J'avais oublié d'écarter les bras en sautant de l'avion et j'étais parti en pirouette. Je sentais que je souriais. Je tombais à plus de 200km/h, mes bras nus écartés pour me diriger, déchirant l'air glacé, mais que peut bien le froid quand on est si heureux ? Je ne pensais plus à rien, je n'étais plus que sensations. J'étais libéré de tout ce qui fait mal. Tout mon être était plaisir, j'aurais voulu que cela ne se termine jamais. J'étais infiniment libre.
Des années que j'en rêvais ! Enfin, ce 19 septembre 1998, à Pujaut, près d'Avignon, j'étais monté dans le petit avion du club de parachutisme avec Marc, un parachutiste chevronné, et avec un cameraman. Trois amis étaient restés sur le bord de la piste avec une journaliste du Dauphiné.

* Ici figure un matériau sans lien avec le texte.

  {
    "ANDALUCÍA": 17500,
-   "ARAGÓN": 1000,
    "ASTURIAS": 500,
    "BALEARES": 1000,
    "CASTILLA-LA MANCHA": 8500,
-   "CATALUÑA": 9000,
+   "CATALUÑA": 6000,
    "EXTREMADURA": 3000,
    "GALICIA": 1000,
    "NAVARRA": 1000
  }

A 4000 mètres d'altitude le cameraman sauta dans le vide. Je le suivis, attaché à Marc qui portait le parachute sur son dos, et ce fut le début d'un enchantement dont le souvenir m'éblouit encore.
Après une éternité de cinquante secondes d'ivresse pure, un freinage brutal tira sur mes jambes tandis que la toile se déployait dans un claquement assourdi.

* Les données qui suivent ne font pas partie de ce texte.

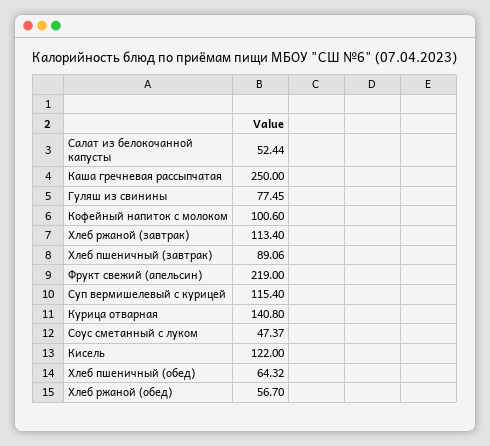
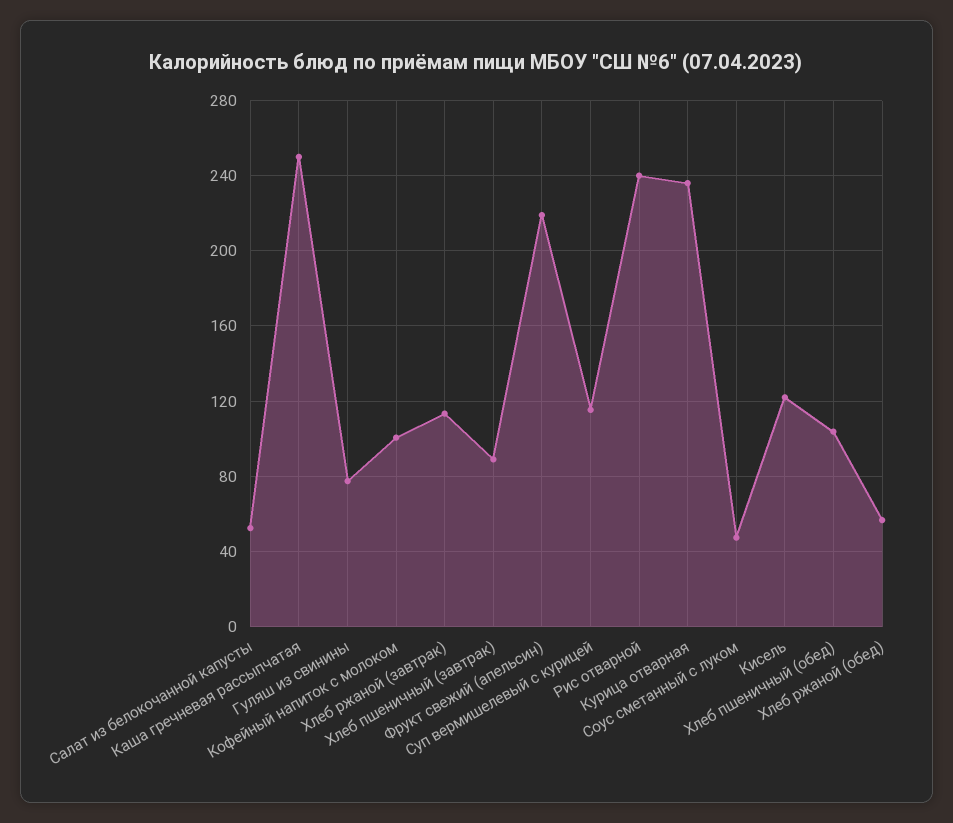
  {
    "Салат из белокочанной капусты": 52.44,
    "Каша гречневая рассыпчатая": 250,
    "Гуляш из свинины": 77.45,
    "Кофейный напиток с молоком": 100.6,
    "Хлеб ржаной (завтрак)": 113.4,
    "Хлеб пшеничный (завтрак)": 89.06,
    "Фрукт свежий (апельсин)": 219,
    "Суп вермишелевый с курицей": 115.4,
-   "Курица отварная": 140.8,
+   "Курица отварная": 235,
    "Соус сметанный с луком": 47.37,
    "Кисель": 122,
-   "Хлеб пшеничный (обед)": 64.32,
+   "Хлеб пшеничный (обед)": 105,
-   "Хлеб ржаной (обед)": 56.7
+   "Хлеб ржаной (обед)": 56.7,
+   "Рис отварной": 240
  }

Marc me passa les poignées pour diriger le parachute. Nous étions alors à 1200 mètres d'altitude. La descente devint glissade, la température était plus agréable. J'écoutais les conseils de Marc, en fendant doucement l'air comme un oiseau tranquille qui regagne le sol. J'étais bien. Caressé par le vent, je réalisais mon rêve, ce rêve ancré dans ma tête depuis si longtemps.
Au bout de quatre ou cinq minutes, à vingt mètres du sol, je levai les genoux pour me préparer à l'atterrissage, suivant ainsi les consignes de Marc. J'avais assez mal dosé mon geste et, basculant vers l'avant, nous fîmes une arrivée spectaculaire.
A terre, le cameraman me demanda le mot de la fin avant d'arrêter sa caméra.
"Génial ! Avec Marc, on se sent en sécurité, et je recommencerai !"
Parfois, j'allume ma télé, j'introduis la cassette vidéo de ce saut en parachute dans mon magnétoscope, et je repars dans ce passé que je n'oublierai jamais.
Je suis non-voyant, c'est vrai, mais je connais chaque passage de cette cassette et je parviens à retrouver chacune des sensations que j'ai éprouvées ce jour-là.